◆ Data extracts:

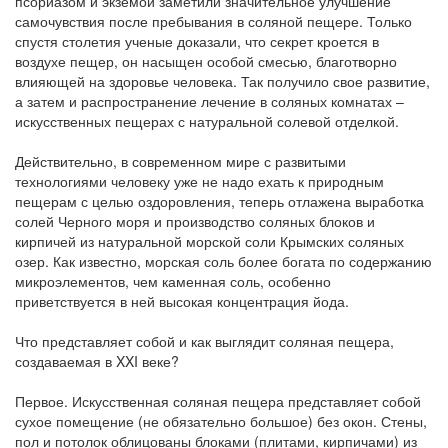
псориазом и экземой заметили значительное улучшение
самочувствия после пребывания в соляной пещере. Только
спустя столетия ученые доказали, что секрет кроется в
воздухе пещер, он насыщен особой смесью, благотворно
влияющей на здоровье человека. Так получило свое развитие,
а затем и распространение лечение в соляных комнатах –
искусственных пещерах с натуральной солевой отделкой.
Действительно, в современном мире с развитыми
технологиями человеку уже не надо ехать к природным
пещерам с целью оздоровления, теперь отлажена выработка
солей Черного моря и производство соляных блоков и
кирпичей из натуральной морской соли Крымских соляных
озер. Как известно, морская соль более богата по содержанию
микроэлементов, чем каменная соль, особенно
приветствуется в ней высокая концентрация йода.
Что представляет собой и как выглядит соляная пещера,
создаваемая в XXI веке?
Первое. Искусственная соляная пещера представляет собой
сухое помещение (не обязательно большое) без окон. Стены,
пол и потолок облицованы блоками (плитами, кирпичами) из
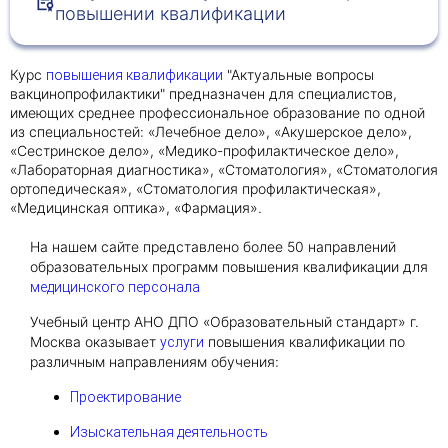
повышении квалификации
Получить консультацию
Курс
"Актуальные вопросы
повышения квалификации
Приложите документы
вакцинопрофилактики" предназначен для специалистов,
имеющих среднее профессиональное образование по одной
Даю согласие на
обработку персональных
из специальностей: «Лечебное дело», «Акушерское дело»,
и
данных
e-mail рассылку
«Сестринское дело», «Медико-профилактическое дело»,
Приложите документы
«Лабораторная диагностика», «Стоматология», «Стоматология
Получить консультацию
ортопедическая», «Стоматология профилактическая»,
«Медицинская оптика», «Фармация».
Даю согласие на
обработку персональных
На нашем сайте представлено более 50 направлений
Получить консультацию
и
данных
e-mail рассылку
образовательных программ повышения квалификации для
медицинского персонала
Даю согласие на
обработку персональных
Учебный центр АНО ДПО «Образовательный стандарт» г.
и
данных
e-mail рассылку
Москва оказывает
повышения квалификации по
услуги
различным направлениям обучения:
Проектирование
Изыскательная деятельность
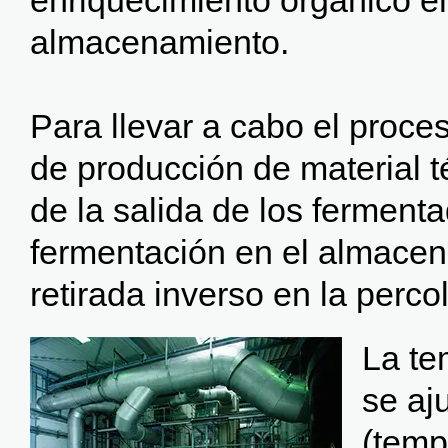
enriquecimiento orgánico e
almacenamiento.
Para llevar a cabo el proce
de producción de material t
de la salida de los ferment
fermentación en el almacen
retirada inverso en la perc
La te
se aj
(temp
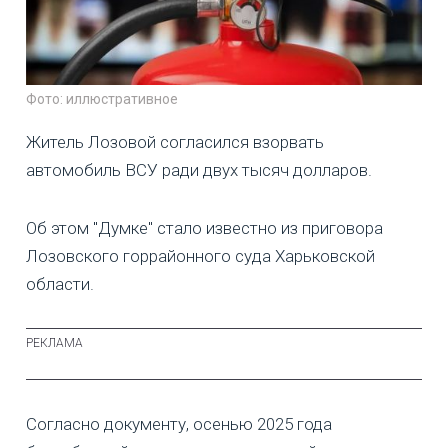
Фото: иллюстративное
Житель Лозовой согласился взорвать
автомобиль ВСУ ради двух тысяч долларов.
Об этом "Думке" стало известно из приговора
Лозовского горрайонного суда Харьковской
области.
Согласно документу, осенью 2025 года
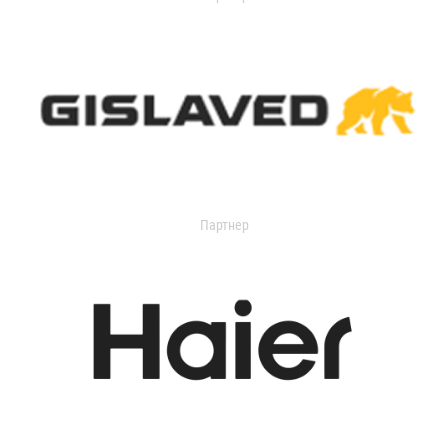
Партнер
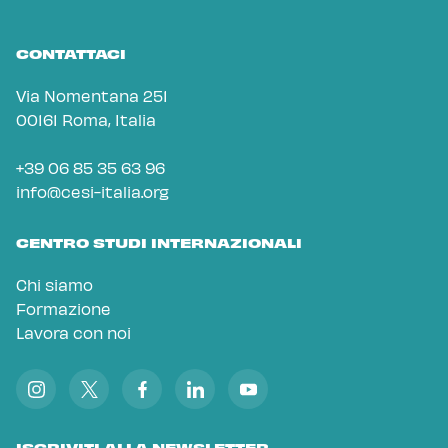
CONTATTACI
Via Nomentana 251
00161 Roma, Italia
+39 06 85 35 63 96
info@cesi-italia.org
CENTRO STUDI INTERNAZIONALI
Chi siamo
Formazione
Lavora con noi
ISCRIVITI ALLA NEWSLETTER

...

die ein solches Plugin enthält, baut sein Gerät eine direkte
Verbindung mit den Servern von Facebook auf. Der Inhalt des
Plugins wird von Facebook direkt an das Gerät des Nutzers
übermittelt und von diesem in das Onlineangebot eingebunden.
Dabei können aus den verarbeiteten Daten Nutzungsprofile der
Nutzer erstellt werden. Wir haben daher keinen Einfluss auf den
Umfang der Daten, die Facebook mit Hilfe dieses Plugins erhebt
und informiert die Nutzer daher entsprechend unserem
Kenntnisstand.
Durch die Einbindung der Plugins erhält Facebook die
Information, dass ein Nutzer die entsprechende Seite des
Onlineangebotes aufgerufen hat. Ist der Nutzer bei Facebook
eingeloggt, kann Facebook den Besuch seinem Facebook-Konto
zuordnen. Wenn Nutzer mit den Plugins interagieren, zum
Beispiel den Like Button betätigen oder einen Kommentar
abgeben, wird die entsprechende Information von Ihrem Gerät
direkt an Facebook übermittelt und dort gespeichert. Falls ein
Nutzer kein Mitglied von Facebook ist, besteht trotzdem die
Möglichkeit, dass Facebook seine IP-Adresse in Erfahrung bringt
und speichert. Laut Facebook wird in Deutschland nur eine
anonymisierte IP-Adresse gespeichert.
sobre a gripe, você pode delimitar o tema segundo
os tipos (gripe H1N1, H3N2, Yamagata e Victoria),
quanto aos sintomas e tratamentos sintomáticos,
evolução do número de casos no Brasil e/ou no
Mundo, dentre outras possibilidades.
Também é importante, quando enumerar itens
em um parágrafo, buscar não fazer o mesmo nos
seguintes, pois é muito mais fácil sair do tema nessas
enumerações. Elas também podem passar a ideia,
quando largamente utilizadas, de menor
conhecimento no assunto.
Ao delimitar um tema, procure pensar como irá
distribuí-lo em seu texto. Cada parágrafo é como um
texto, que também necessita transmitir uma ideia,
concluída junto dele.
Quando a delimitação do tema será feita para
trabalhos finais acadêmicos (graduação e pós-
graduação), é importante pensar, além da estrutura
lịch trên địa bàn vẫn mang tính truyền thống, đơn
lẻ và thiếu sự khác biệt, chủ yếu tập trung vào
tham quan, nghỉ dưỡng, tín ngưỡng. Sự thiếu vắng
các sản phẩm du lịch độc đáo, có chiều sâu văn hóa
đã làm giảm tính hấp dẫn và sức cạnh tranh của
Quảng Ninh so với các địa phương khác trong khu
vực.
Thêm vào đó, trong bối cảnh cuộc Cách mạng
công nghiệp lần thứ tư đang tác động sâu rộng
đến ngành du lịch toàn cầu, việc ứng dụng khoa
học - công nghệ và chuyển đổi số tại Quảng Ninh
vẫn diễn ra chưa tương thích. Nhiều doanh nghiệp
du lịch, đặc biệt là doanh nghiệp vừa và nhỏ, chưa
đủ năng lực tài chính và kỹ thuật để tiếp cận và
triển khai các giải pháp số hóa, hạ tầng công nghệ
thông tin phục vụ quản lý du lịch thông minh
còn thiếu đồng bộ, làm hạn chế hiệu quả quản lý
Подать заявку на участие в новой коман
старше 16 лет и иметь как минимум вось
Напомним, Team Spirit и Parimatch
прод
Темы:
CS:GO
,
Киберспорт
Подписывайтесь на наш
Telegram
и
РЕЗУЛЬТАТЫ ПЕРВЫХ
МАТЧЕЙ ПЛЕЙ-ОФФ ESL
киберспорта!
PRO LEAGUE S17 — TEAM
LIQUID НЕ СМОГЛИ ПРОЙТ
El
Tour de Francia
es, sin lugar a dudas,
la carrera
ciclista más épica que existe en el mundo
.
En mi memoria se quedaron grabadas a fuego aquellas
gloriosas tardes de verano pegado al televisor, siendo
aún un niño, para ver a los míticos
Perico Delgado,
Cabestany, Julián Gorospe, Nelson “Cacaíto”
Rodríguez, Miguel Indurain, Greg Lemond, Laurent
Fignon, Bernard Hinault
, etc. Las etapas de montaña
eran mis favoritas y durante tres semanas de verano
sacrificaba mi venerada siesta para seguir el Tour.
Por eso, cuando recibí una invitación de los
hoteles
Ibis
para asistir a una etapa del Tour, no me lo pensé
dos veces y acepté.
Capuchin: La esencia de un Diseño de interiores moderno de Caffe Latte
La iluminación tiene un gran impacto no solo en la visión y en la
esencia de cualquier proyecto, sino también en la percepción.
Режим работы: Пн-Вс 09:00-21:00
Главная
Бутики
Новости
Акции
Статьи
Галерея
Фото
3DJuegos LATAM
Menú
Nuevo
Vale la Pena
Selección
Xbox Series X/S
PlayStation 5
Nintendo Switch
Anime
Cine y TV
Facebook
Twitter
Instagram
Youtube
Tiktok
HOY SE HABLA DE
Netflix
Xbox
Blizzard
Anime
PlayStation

◆ Task details:
Find the string "trong" in the entries above. Copy each line where it occurs.

◆ Task answer:
Quảng Ninh so với các địa phương khác trong khu
Thêm vào đó, trong bối cảnh cuộc Cách mạng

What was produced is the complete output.